What you have to do: When you reach the line in the data below that contains "bénigne. Pour une", please start repeating lines exactly, and stop after the line that contains "Pour comprendre la", repeating nothing else.

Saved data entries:
################

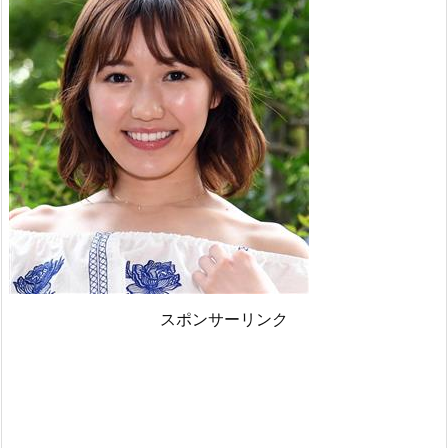
スポンサーリンク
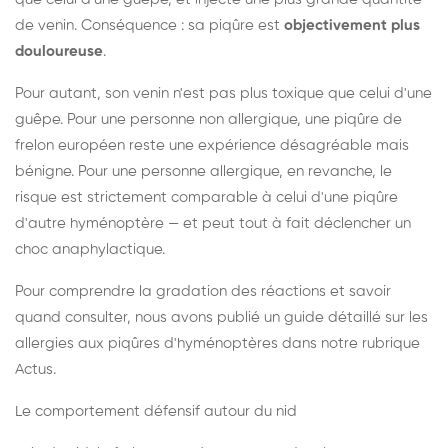
de venin. Conséquence : sa piqûre est
objectivement plus
douloureuse
.
Pour autant, son venin n'est pas plus toxique que celui d'une
guêpe. Pour une personne non allergique, une piqûre de
frelon européen reste une expérience désagréable mais
bénigne. Pour une personne allergique, en revanche, le
risque est strictement comparable à celui d'une piqûre
d'autre hyménoptère — et peut tout à fait déclencher un
choc anaphylactique.
Pour comprendre la gradation des réactions et savoir
quand consulter, nous avons publié un guide détaillé sur les
allergies aux piqûres d'hyménoptères dans notre rubrique
Actus.
Le comportement défensif autour du nid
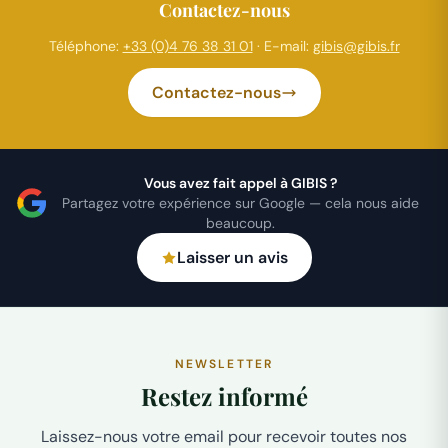
Contactez-nous
Téléphone:
+33 (0)4 76 38 31 01
· E-mail:
gibis@gibis.fr
Contactez-nous
Vous avez fait appel à GIBIS ?
Partagez votre expérience sur Google — cela nous aide
beaucoup.
Laisser un avis
NEWSLETTER
Restez informé
Laissez-nous votre email pour recevoir toutes nos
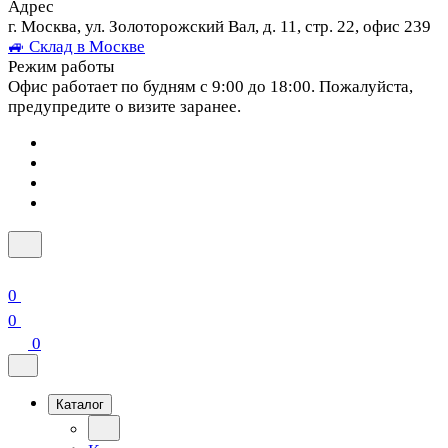
Адрес
г. Москва, ул. Золоторожский Вал, д. 11, стр. 22, офис 239
🚙 Склад в Москве
Режим работы
Офис работает по будням с 9:00 до 18:00. Пожалуйста,
предупредите о визите заранее.
0
0
0
Каталог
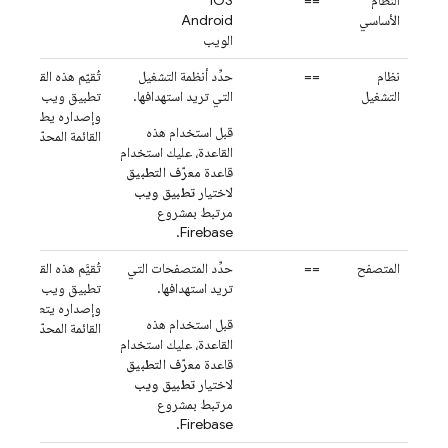
النظام
==
iOS
الأساسي
Android
الويب
نظام
==
حدِّد أنظمة التشغيل
تُقيّم هذه القاعدة على
التشغيل
التي تريد استهدافها.
تطبيق ويب معيّن إذا
وإصداره يطابقان قيم
قبل استخدام هذه
القائمة المحدّدة.
القاعدة، عليك استخدام
قاعدة
معرّف التطبيق
لاختيار
تطبيق ويب
مرتبط بمشروع
Firebase.
المتصفح
==
حدِّد المتصفحات التي
تُقيَّم هذه القاعدة على
تريد استهدافها.
تطبيق ويب معيّن إذا
وإصداره يتطابقان مع
قبل استخدام هذه
القائمة المحدّدة.
القاعدة، عليك استخدام
قاعدة
معرّف التطبيق
لاختيار
تطبيق ويب
مرتبط بمشروع
Firebase.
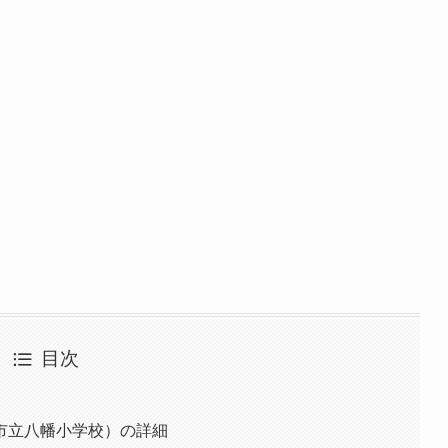
目次
市立八幡小学校）の詳細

################

Answer box:
bénigne. Pour une personne allergique, en revanche, le
risque est strictement comparable à celui d'une piqûre
d'autre hyménoptère — et peut tout à fait déclencher un
choc anaphylactique.
Pour comprendre la gradation des réactions et savoir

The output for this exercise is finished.